Tuesday, 22 November 2016 00:50

OPPS Pharmacy-Related Clinical Quality Measures Revised for 2017

Written by Courtney Boss, CPC and Robin Zweifel, BS, MT (ASCP)


In hopes of reducing Medicare prescription drug costs, the Centers for Medicare & Medicaid Services (CMS) is constantly analyzing trends associated with such costs under Part B and Part D. As one of the largest purchasers of prescription drugs in the United States, it is obvious that CMS must understand the underlying causes and proactively identify trends and develop methods for protection of program funds while remaining under scrutiny of the public to  in order to provide the nation’s aging population with high-quality, high-value, efficient care.

In March 2016, CMS proposed a Part B demonstration model to curtail sharp rises in Medicare prescription drug costs. The proposed rule was meet with strong opposition, resulting in a May 2016 announcement that the final rule would be delayed until March 2019 (go online to https://www.cbo.gov/sites/default/files/114th-congress-2015-2016/costestimate/hr5122.pdf for more information).

Prescription opioids are part of the cause of a national epidemic of drug overdoses that now represents the leading cause of injury death in the United States due to overprescribing and misuse patterns. The concurrent use of opioids and benzodiazepines has been widely studied. Although this combination of drugs is known to cause an increased risk of death, the practice of prescribing the drugs together is still common.
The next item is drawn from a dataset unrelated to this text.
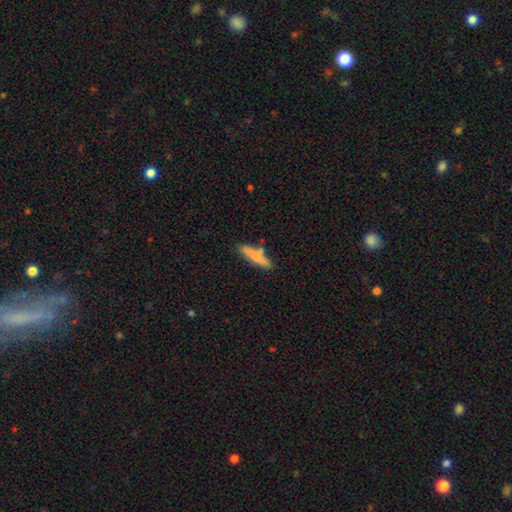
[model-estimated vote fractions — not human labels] A smooth galaxy with no disk features (68%) that is cigar-shaped (75%).

Vote fractions:
- Smooth or featured? smooth: 68% / featured or disk: 26% / star or artifact: 6%
- How rounded? cigar-shaped: 75% / in between: 23% / round: 2%
- Merging? none: 70% / minor disturbance: 17% / merger: 9% / major disturbance: 4%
According to statistics published by the Centers for Disease Control and Prevention (CDC), deaths due to overdoses involving prescription opioids quadrupled between 1999 and 2014. A proportional growth in sales of the associated prescription drugs has occurred over the same time period. Men between the ages of 25 to 54 accounted for the majority of 165,000 opioid-related deaths occurring between 1999 and 2014.

A few points to consider:

  • The almost 19,000 deaths occurring due to prescription opioid overdoses in 2014 is the equivalent of 52 deaths per day. Analyzing the statistics requires an understanding of the differentiation applied to the definition of “prescription opioid.” This number (19,000 deaths) includes overdoses due to synthetic opioid use (other than methadone). Synthetic opiates such as demerol, fentanyl, dilaudid, methadone, and buprenorphine are manufactured in laboratories and have the same chemical structures found in natural opium alkaloids. Synthetic varieties can be made even stronger than opium itself. 

Current statistics differentiate between natural opium alkaloids and synthetic opiates, but do not distinguish between pharmaceutical and non-pharmaceutical/illegally made fentanyl. The assumption is that the recent increase in deaths due to overdoses is due to illegally made fentanyl.
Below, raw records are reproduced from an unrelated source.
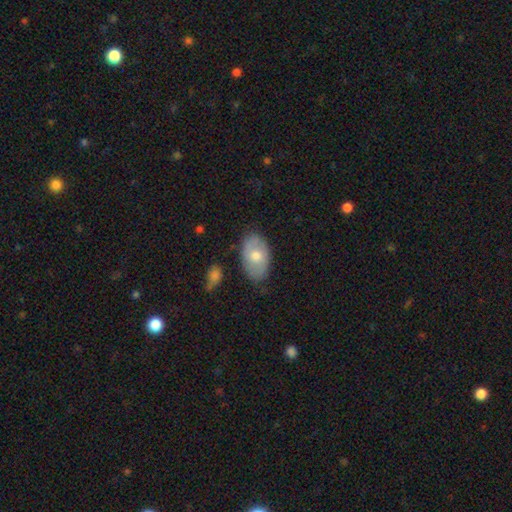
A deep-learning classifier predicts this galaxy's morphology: smooth-or-featured: smooth: 63% | featured or disk: 30% | star or artifact: 6%
  how-rounded: in between: 91% | round: 7% | cigar-shaped: 1%
  merging: none: 79% | minor disturbance: 16% | major disturbance: 3% | merger: 2%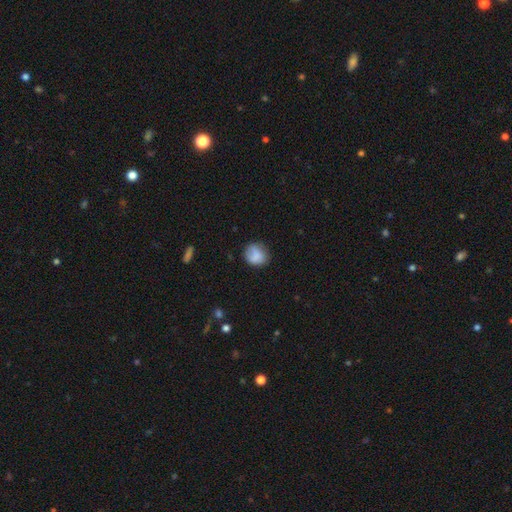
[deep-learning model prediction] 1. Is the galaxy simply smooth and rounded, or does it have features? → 80% smooth, 12% featured or disk, 8% star or artifact.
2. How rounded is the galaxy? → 70% round, 29% in between, 1% cigar-shaped.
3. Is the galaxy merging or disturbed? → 66% none, 24% minor disturbance, 8% major disturbance, 2% merger.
To better analyze the statistics related to opioid deaths, the CDC Injury Center is now separating the analysis of synthetic opioids (other than methadone) from other prescription opioids.

  • Based on the revised criteria for analysis, during 2014 there were over 14,000 overdose deaths linked to non-synthetic prescription opioids, or approximately 40 per day. 
  • Concern exists that this revised criteria appears to falsely decrease death stats and potentially undercounts the number of deaths associated with pharmaceutical fentanyl, tramadol, and other synthetic opioids that are used as pain relievers.

(For more information, go online to http://www.cdc.gov/drugoverdose/data/analysis.html).

Additional statistics reveal shockingly high numbers related to drug misuse, abuse, and opioid addiction.

  • In 2014, almost 2 million Americans abused or were dependent on prescription opioids.
  • As many as 1 in 4 people who receive prescription opioids for long-term, non-cancer pain treatment in primary care settings struggles with addiction.
  • Every day, over 1,000 people are treated in emergency departments for misusing prescription opioids.

(For more information, go online to http://www.cdc.gov/drugoverdose/data/overdose.html).

The opioid epidemic has been a major topic for discussion in healthcare circles. 

The discussion regarding controlling opioid use reached new levels of intensity when CMS requested public comment on a future electronic clinical quality measure concept for the hospital Outpatient Quality Reporting Program (OQRP), which addresses concerns associated with the prescribing of opioids or opioids and benzodiazepines. CMS will consider recommendations related to this measure, which is currently under development.

(For more information, go online to https://www.federalregister.gov/public-inspection/2016/11/01).

CMS is taking many steps to reduce preventable deaths, reduce opioid-related emergency department (ED) visits and the costs associated with them, and identify patients who are at high risk for overdose, including those with a history of an opioid overdose and/or respiratory depression.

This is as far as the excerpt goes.